Предоставленный фрагмент -
Знакомясь в фондах Русского музея с рисунками Карла Брюллова, я не мог не обратить внимания, после многих лет работы в Италии, на портрет католического священника (овал, 19 x 16,5 см). Густая черная акварель в сочетании с черными же, но более легкими, размытыми мазками зримо передавали фактуру ткани его сутаны и круглой шапочки папалина, из-под которой выбились пряди седых волос. Особенно привлекало по-брюлловски виртуозно, словно вылепленное, а не написанное тончайшими штрихами доброе, умное лицо священника. Все говорило о том, что он был симпатичен художнику.
Чем же вызвал симпатию живописца священник с акварельного портрета? Ключ, если не к прямому ответу на вопрос, то к поиску его, давала надпись на оборотной стороне листа, сделанная вперемежку итальянскими и французскими словами: "II Padre Ricca dei Scolopj a Siena collegio Tolomei aquarelle de Charles Brullow d'apres nature 1829" ("Падре Рикка деи Сколопи в Сиене колледж Толомеи акварель Карла Брюллова с натуры 1829 год"). Священник имел какое-то отношение к колледжу, носившему имя знатной сиенской семьи Толомеи.

Представленные записи -
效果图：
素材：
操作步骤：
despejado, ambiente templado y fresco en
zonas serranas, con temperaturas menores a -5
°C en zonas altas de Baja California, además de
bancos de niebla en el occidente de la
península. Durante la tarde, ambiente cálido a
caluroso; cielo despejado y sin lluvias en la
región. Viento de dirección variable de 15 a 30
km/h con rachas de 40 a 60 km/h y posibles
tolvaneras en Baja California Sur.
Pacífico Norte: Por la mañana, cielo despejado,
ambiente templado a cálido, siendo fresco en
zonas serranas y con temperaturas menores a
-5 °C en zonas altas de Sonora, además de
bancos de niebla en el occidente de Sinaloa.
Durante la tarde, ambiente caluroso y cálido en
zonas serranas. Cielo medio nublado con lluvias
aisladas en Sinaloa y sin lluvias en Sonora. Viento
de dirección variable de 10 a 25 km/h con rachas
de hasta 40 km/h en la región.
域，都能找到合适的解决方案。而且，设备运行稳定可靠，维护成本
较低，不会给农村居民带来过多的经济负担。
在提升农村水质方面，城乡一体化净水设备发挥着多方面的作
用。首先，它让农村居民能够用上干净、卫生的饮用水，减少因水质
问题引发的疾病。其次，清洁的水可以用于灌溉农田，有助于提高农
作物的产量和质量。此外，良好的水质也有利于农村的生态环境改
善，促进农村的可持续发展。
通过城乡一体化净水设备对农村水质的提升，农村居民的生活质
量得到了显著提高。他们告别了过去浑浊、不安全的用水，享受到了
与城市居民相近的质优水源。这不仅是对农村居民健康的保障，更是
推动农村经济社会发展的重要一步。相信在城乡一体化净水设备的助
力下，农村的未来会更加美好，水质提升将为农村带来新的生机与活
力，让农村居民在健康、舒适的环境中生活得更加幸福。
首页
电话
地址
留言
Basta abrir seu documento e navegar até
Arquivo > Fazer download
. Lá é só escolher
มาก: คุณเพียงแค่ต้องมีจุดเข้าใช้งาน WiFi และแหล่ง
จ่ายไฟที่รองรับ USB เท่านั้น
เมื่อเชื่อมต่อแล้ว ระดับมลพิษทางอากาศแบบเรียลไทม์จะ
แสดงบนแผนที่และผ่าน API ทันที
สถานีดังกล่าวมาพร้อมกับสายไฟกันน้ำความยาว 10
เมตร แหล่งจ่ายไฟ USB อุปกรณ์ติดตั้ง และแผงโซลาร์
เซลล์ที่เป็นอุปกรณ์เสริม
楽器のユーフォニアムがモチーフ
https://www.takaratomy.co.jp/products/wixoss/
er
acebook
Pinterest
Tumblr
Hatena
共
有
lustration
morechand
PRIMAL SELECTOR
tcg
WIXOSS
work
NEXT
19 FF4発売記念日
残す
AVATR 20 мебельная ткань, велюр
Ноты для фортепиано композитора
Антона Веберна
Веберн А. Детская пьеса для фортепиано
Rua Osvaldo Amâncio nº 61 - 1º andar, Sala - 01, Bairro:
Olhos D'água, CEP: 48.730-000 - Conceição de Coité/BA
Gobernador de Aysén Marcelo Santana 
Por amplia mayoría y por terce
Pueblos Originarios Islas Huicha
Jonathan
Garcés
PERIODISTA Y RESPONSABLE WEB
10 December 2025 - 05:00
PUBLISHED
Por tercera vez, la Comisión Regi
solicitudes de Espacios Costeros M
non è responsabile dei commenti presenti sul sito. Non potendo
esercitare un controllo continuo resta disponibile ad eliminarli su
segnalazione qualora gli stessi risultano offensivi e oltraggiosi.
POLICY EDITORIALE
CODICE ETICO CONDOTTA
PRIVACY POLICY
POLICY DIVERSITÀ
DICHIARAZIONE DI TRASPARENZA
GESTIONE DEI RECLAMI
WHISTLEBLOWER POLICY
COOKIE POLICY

Рабочее задание - Продолжите фрагмент об акварельном портрете падре Рикки работы Карла Брюллова, начав сразу после его последнего предложения.

Ожидаемый ответ -
Сразу же уточню: полное имя священника - Массимилиано Дель Рикко (1761-1835), а "деи (правильнее - дельи. - Н.П.) Сколопи" означает принадлежность к монашескому ордену отцов благотворительных школ - padri delle Scuole Pie. Слово "pie" подразумевает религиозную благотворительность.
Полезными оказались и сведения о том, что до поступления в Русский музей портрет находился в собрании автора воспоминаний о Брюллове, художника Григория Григорьевича Гагарина (1810-1893). Он был сыном русского посланника в Риме, князя Григория Ивановича, который покровительствовал Брюллову, написавшему портреты всех членов его семьи. С тринадцати до шестнадцати лет Григорий Гагарин-сын учился в колледже Толомеи. Из этого можно заключить, что именно он познакомил Брюллова со священником из Сиены, возможно, своим бывшим учителем. Не исключено, что они вместе посетили его. Тем же 1829 годом помечен брюлловский портрет молодого Гагарина, тоже акварельный, овальный, схожий и по размерам с портретом священника.
Не сохранилось ли в Сиене авторское повторение портрета Дель Рикко? По опыту поисков в Италии произведений русских художников я знал, что они могут обнаружиться в самых неожиданных местах. Но как это проверить? Подсказал случай.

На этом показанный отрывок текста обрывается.